Thursday, 3 January 2013

Blood Sisters: The Women Who Won the War of the Roses - Sarah Gristwood



After all the lightness of the past two books, I was in the mood for something a bit more serious and I was very intrigued by this nonfiction book exploring the events of the War of the Roses from the point of view of the women involved. To be perfectly honest, much of my knowledge of English history comes from literature, Shakespeare in particular. We all know that while Shakespeare got the gist of the story, he definitely took heavy dramatic license and I was interested to read the story from someone who would be telling me the facts, not just the fun bits.
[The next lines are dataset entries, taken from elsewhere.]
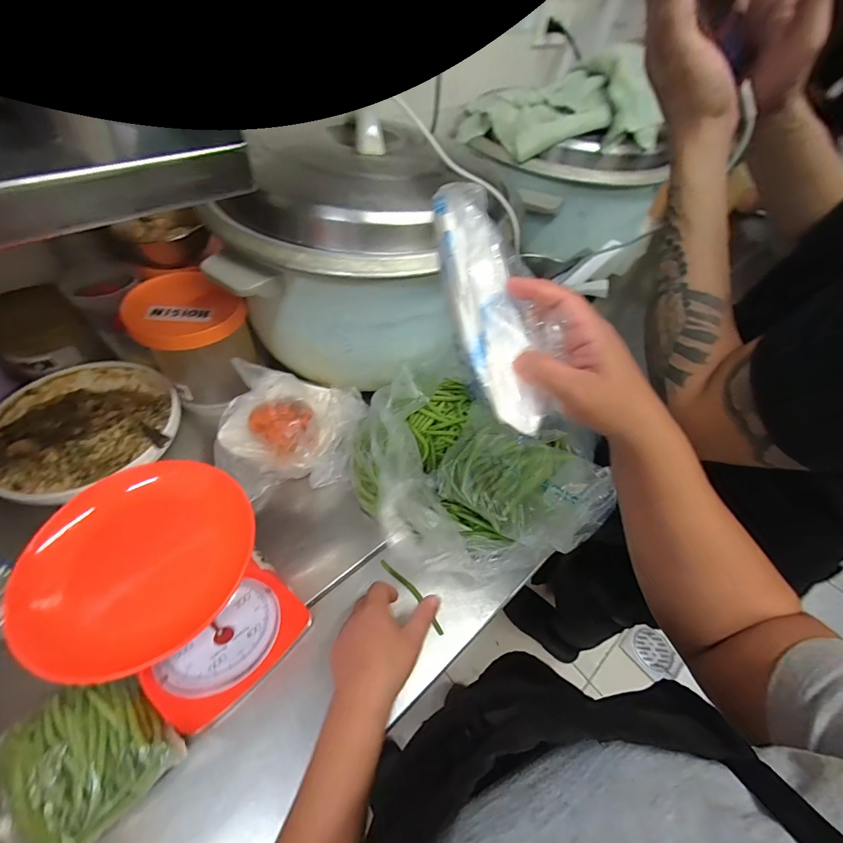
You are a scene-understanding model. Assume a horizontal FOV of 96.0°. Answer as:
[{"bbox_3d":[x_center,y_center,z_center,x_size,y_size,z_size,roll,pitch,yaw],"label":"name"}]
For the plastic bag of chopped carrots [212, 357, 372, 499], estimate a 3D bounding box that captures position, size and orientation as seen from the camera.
[{"bbox_3d":[-0.182,0.012,0.520,0.204,0.071,0.186,1,52,-4],"label":"plastic bag of chopped carrots"}]

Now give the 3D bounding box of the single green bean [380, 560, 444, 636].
[{"bbox_3d":[-0.010,0.200,0.441,0.013,0.005,0.105,-34,62,-27],"label":"single green bean"}]

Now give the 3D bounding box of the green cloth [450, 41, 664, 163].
[{"bbox_3d":[0.235,-0.538,0.652,0.334,0.108,0.202,10,52,3],"label":"green cloth"}]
Blood Sisters begins with Henry VI marrying Marguerite of Anjou. Marguerite comes over from France as a young girl, not quite knowing what's in store for her. Gristwood manages to weave together a bunch of different women who will all become important as the story moves forward, telling us what a different woman is doing at times, if she's just being born or being betrothed to someone she won't end up marrying. 
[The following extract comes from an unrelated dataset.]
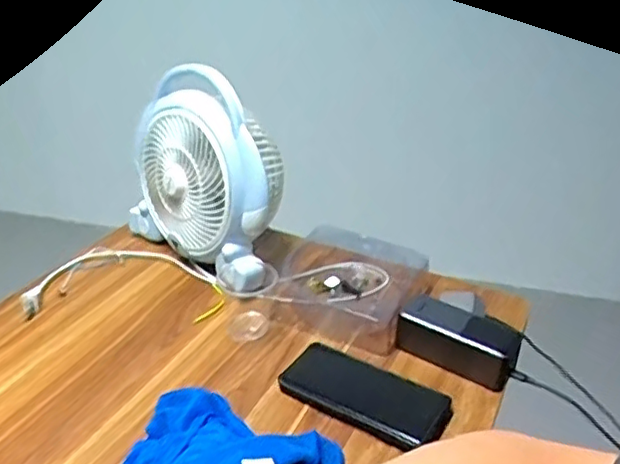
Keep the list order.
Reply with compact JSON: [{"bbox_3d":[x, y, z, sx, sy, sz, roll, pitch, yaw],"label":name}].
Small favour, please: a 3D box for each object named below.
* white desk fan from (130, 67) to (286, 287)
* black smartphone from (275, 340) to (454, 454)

The War of the Roses is a very interesting time in English history. The crown keeps going back and forth between different people, different kings fighting cousins and brothers for control. Although I knew the basics of the conflict, I was happy to find most of the events spelled out to me in normal English as I was better able to follow the actions and beliefs of the people involved.

Following it from the women's point of view, as well, adds to the story as you get more about the children and the different things the people expected out of them. Marguerite tried to be strong and was called unfeminine. Elizabeth would do the same thing a hundred and fifty years later and be praised for it. 

You really got a feeling for each of the women, how they reacted and felt about different actions and people. You could guess how each woman would act in different situations and what was important to them. Although this is all the stuff of history, it really came to life with Gristwood's words and she was very good about trying to give all sides of a situation (while subtly pushing her own.)

The only real issue I had with the book was how it was formatted. I read it electronically and while there was nothing wrong with that, I was surprised to find a whole section of notes past the acknowledgements that would have been very helpful to know about while I was actually reading the book. Although they are, of course, in the table of contents, they are not appropriately referenced in the text that it is hard to find what they are referring to. Also, there are footnotes already in the text itself that seem about the same importance as what you find in the appendix. I wish that had been formatted a bit better but that is a minor annoyance, I suppose.

I really enjoyed this book and think it is good reading for anyone who wants to know more about this interesting period of English history. Highly recommended.